- [ASSIGNED TASK] Transcribe the items from the very beginning through the line containing "Παριζιάνες για", including both ends. Leave the pictures out of your answer.

Transcribed page contents:

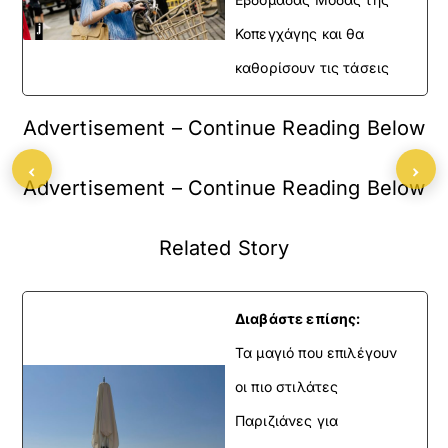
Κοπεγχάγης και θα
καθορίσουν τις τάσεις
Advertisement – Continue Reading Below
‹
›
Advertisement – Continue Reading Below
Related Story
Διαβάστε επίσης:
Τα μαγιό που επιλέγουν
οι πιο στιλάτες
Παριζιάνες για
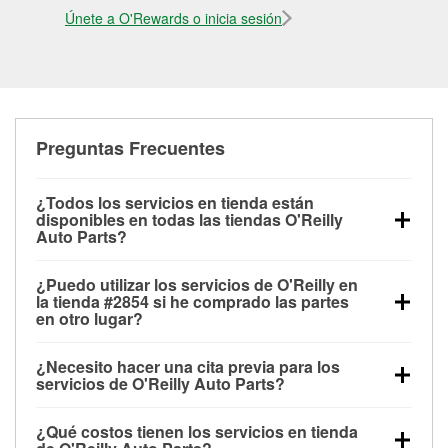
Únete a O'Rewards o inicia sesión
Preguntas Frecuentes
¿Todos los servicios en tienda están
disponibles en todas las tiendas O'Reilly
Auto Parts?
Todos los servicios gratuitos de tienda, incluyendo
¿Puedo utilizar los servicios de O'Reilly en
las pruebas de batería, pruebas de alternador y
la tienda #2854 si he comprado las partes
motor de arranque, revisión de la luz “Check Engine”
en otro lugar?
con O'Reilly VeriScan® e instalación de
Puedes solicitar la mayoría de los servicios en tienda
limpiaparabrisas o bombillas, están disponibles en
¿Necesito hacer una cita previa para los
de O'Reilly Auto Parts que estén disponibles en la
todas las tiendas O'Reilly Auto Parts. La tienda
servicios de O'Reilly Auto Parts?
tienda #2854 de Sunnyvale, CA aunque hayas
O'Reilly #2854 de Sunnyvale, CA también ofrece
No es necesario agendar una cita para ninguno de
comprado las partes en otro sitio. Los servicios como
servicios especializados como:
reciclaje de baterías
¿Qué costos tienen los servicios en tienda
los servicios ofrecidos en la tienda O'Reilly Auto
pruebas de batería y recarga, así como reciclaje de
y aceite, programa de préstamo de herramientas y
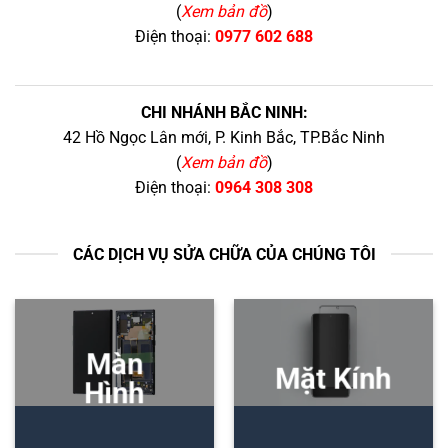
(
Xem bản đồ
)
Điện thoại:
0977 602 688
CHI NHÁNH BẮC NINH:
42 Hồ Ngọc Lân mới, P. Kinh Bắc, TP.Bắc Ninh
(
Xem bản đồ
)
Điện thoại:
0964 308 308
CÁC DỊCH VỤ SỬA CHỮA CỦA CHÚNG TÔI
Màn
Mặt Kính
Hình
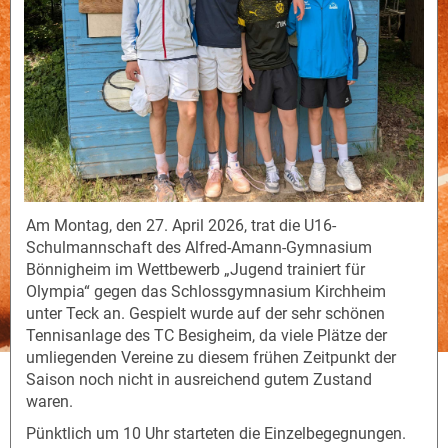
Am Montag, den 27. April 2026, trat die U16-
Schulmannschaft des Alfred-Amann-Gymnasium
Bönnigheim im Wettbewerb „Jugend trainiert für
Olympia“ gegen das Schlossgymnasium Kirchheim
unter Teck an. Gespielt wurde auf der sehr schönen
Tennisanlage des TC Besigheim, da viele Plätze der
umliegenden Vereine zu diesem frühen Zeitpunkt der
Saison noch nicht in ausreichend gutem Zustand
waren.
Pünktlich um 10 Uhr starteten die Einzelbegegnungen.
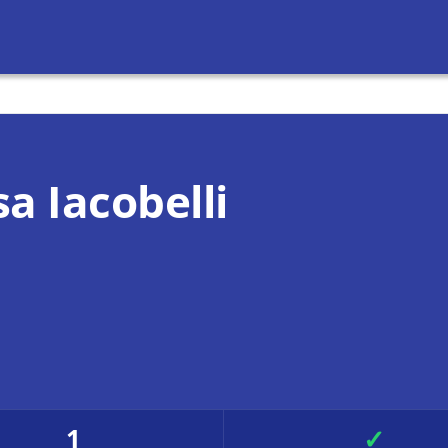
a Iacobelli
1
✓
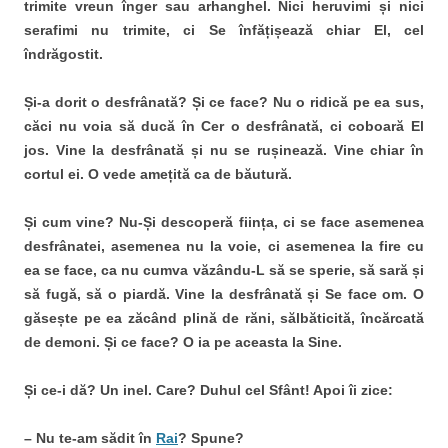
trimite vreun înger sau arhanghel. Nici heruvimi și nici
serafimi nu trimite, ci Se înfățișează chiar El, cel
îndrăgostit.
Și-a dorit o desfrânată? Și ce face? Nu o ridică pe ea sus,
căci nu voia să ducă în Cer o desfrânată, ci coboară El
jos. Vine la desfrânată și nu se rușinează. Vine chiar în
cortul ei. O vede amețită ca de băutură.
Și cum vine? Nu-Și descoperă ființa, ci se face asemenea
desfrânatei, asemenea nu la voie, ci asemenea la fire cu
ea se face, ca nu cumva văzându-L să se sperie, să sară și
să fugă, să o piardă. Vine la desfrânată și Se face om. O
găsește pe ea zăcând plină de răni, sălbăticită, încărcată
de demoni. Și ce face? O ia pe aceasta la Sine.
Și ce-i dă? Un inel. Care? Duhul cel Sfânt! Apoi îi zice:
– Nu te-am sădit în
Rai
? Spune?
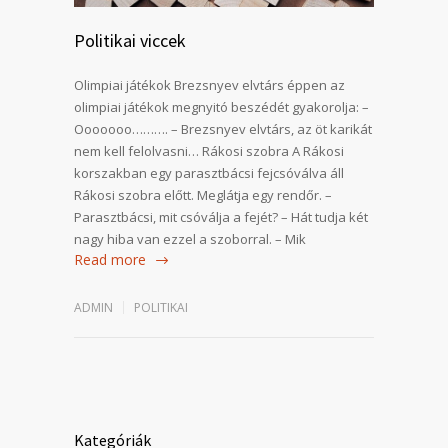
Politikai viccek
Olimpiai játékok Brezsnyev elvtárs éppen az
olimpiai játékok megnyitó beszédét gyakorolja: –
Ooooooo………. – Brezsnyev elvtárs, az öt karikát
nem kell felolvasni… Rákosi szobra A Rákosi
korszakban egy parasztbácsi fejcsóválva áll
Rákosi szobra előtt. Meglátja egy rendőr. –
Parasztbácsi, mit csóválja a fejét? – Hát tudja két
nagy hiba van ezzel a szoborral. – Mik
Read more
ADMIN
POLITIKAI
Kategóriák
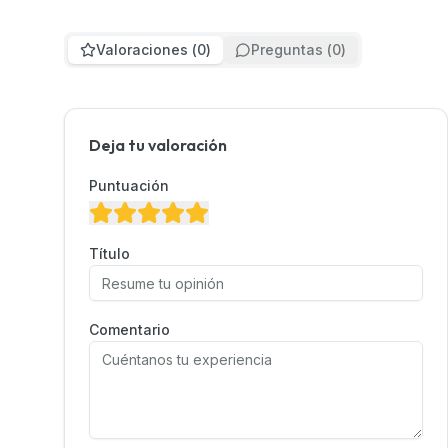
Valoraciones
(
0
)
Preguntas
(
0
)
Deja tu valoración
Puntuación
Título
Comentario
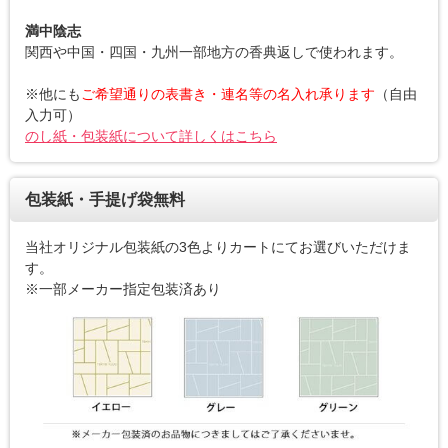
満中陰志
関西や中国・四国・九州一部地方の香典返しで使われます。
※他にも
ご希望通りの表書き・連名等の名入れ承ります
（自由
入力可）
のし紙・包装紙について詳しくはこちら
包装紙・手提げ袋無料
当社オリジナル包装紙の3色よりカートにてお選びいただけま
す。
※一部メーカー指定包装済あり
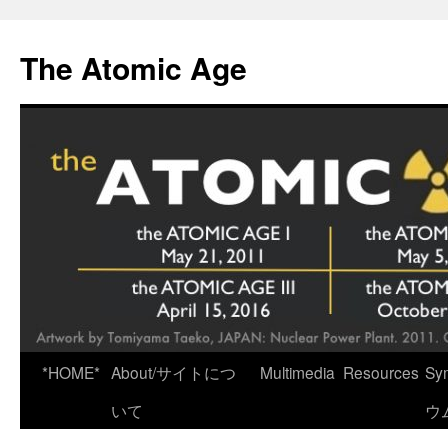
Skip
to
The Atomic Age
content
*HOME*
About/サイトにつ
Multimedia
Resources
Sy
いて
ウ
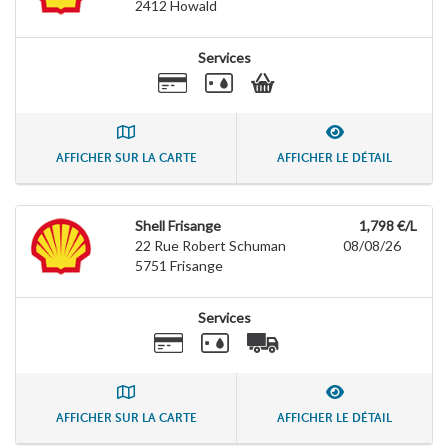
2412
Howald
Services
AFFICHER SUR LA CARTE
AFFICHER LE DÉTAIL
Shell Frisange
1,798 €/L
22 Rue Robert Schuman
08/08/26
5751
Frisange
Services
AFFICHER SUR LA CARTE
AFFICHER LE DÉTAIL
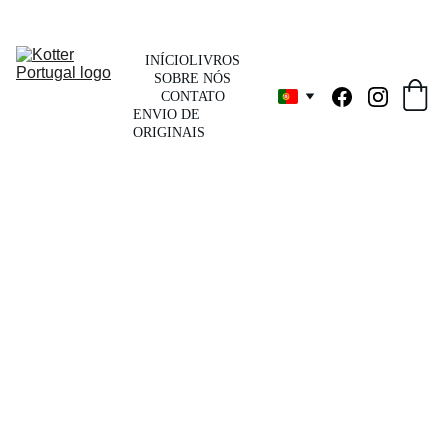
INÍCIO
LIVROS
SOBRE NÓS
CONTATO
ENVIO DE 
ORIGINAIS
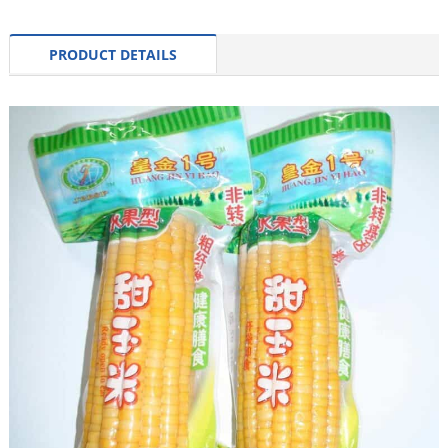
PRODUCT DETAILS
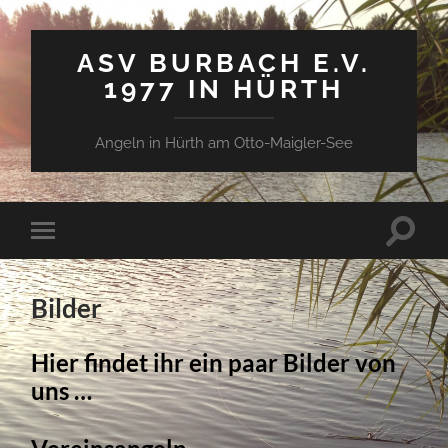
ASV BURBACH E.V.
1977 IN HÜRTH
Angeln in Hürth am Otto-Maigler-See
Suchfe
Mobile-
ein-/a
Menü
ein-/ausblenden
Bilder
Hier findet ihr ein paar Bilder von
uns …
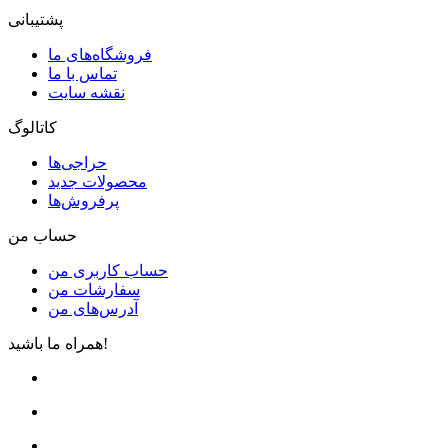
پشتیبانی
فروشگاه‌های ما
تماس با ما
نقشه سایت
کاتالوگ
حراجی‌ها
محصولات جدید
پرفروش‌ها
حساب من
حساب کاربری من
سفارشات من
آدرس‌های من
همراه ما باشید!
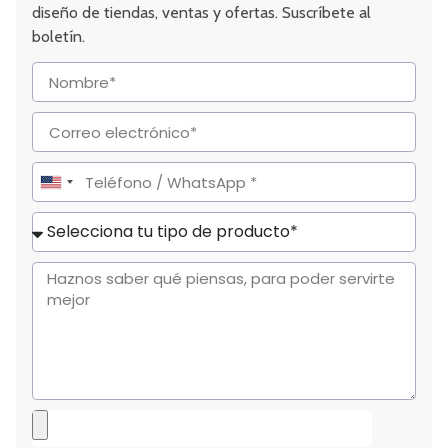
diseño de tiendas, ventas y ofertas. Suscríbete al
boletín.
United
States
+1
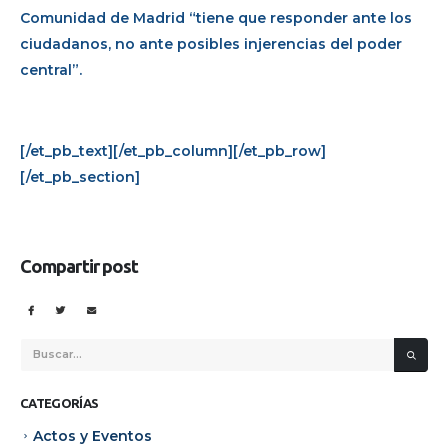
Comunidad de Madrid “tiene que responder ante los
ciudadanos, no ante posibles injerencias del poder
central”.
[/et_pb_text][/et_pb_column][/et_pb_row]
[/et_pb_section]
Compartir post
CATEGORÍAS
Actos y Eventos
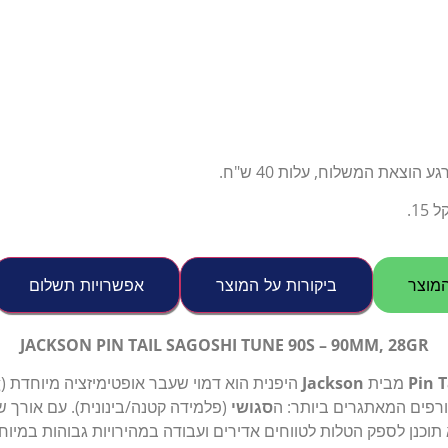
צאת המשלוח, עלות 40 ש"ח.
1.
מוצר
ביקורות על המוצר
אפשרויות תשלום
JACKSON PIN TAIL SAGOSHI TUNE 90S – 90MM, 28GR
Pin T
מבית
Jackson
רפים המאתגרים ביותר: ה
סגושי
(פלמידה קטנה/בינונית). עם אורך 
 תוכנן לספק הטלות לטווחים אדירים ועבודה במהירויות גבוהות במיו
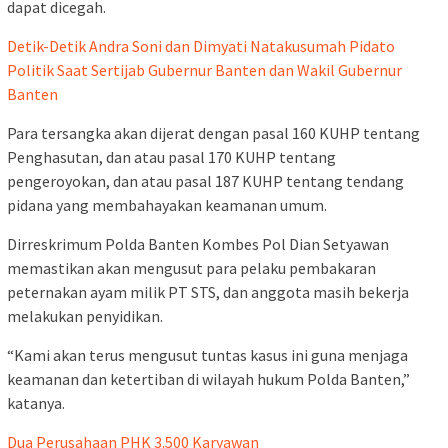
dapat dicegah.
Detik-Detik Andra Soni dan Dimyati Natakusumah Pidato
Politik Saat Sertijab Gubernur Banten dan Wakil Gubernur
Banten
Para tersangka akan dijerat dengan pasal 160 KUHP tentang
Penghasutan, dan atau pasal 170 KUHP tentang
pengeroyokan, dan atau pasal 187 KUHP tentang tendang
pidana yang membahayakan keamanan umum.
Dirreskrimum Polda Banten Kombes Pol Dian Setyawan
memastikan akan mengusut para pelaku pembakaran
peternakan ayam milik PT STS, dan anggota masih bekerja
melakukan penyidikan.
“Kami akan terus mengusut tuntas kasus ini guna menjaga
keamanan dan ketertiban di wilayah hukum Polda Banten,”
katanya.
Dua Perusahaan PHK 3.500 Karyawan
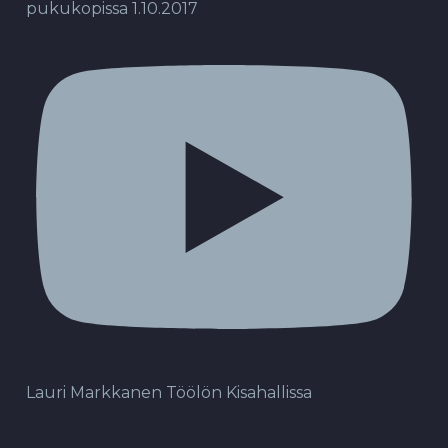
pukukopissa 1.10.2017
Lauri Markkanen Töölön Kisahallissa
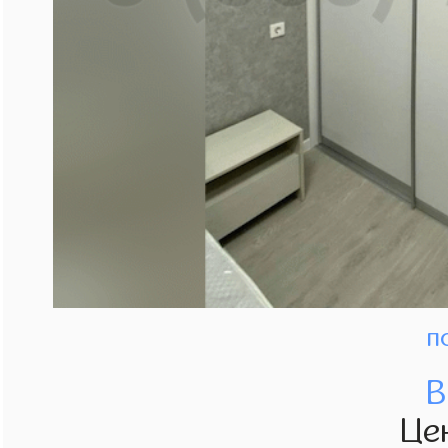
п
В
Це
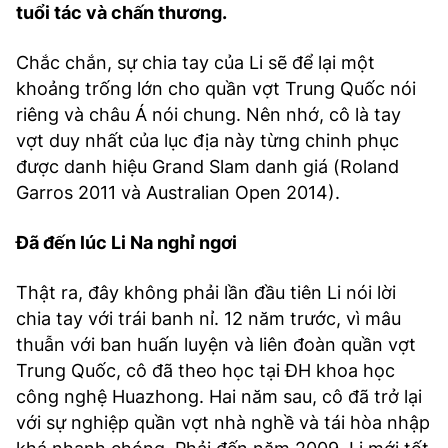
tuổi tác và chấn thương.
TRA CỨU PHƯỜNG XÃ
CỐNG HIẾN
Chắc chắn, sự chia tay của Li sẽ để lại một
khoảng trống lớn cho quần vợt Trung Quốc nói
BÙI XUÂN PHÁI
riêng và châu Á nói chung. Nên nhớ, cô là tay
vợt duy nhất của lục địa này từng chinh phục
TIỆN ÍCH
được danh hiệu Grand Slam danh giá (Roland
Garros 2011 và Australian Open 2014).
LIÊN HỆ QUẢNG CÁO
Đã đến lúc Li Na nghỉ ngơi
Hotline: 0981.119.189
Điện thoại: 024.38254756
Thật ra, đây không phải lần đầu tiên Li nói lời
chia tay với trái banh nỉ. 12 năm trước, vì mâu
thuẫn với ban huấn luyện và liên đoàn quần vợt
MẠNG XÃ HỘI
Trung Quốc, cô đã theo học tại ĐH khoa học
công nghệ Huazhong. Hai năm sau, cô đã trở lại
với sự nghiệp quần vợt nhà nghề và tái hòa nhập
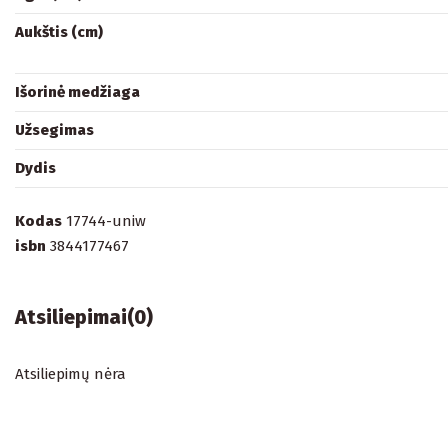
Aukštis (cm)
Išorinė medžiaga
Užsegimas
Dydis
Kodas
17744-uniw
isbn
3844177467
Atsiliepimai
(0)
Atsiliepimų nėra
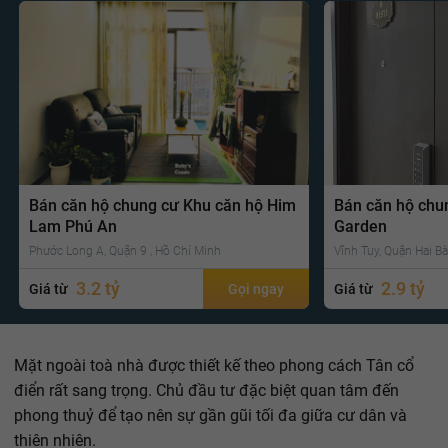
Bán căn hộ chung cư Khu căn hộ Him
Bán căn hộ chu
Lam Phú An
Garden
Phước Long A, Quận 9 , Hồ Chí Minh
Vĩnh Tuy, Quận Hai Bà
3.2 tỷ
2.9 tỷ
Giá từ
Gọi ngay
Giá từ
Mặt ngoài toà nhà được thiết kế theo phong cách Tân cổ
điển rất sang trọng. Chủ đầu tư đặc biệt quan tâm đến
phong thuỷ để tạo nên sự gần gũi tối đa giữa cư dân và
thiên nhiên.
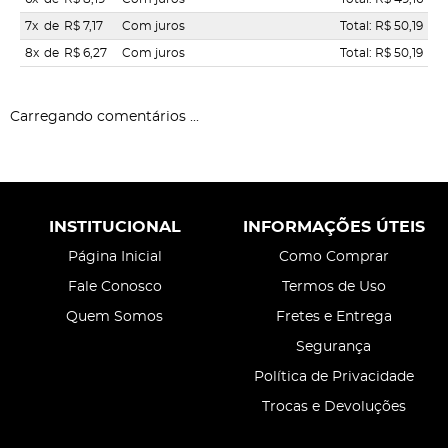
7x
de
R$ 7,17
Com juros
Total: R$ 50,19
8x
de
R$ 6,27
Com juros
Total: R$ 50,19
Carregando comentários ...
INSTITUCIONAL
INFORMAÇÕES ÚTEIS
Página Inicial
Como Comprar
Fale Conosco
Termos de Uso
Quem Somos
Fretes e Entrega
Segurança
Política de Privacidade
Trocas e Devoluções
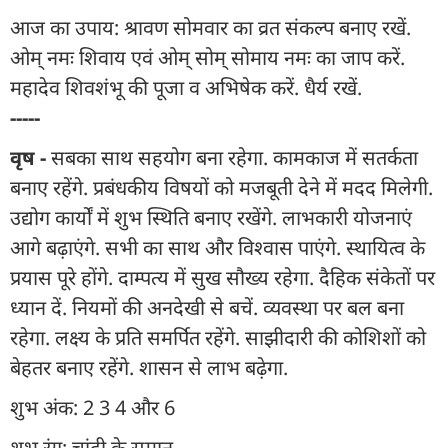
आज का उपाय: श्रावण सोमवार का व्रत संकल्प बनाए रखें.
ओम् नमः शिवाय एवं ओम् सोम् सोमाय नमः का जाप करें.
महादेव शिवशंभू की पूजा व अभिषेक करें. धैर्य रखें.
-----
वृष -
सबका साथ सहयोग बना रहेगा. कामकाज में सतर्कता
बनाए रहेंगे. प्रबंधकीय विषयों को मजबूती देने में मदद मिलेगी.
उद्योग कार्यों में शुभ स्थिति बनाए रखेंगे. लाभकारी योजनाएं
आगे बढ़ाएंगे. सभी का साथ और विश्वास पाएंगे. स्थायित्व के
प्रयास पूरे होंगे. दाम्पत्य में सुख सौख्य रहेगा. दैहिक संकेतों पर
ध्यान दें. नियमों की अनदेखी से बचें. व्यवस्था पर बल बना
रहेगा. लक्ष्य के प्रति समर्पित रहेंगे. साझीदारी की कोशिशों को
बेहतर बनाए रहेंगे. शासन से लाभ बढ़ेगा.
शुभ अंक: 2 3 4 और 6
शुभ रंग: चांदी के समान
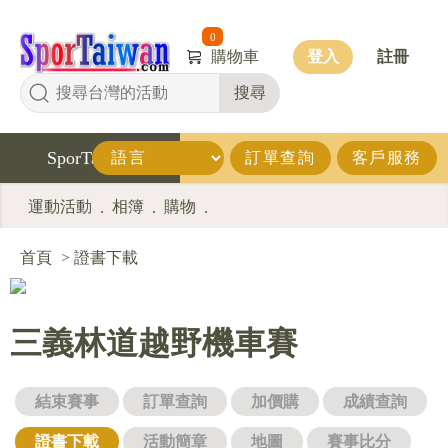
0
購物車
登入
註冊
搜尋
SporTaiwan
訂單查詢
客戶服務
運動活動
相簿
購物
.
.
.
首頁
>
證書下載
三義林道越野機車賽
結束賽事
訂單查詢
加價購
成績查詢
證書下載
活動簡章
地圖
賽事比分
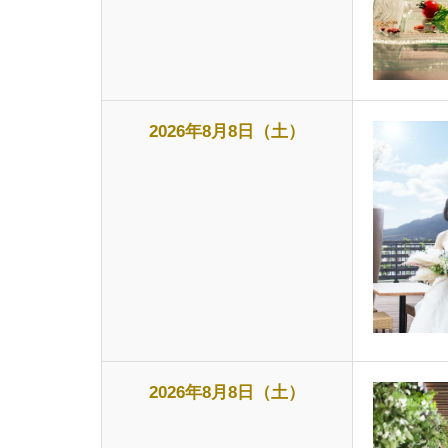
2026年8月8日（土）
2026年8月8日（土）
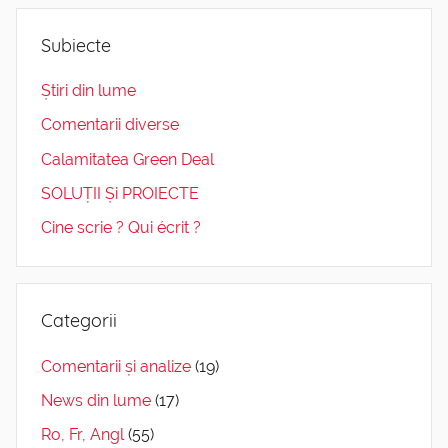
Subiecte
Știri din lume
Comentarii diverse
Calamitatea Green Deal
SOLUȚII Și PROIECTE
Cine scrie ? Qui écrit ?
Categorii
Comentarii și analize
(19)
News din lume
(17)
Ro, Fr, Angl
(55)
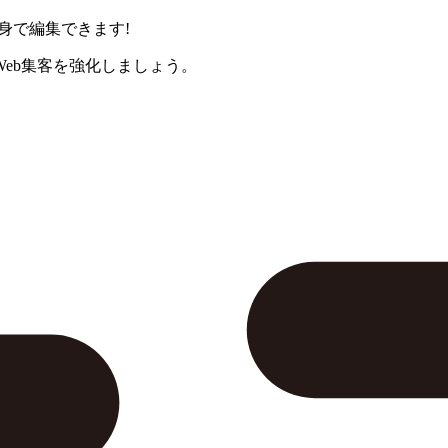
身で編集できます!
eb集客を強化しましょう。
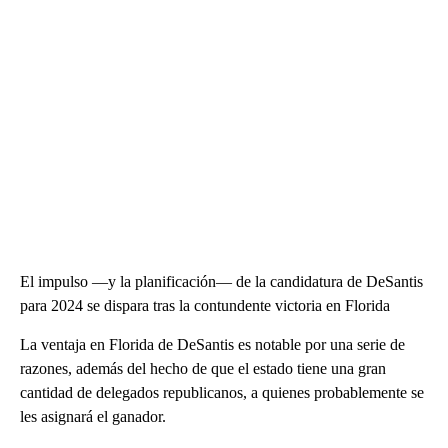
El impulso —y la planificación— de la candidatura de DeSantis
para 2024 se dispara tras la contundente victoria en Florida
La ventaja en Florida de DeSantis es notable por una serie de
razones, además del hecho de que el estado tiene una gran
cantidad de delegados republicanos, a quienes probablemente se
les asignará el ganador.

- [ANSWER SPACE]
Κοπεγχάγης και θα
καθορίσουν τις τάσεις
Advertisement – Continue Reading Below
‹
›
Advertisement – Continue Reading Below
Related Story
Διαβάστε επίσης:
Τα μαγιό που επιλέγουν
οι πιο στιλάτες
Παριζιάνες για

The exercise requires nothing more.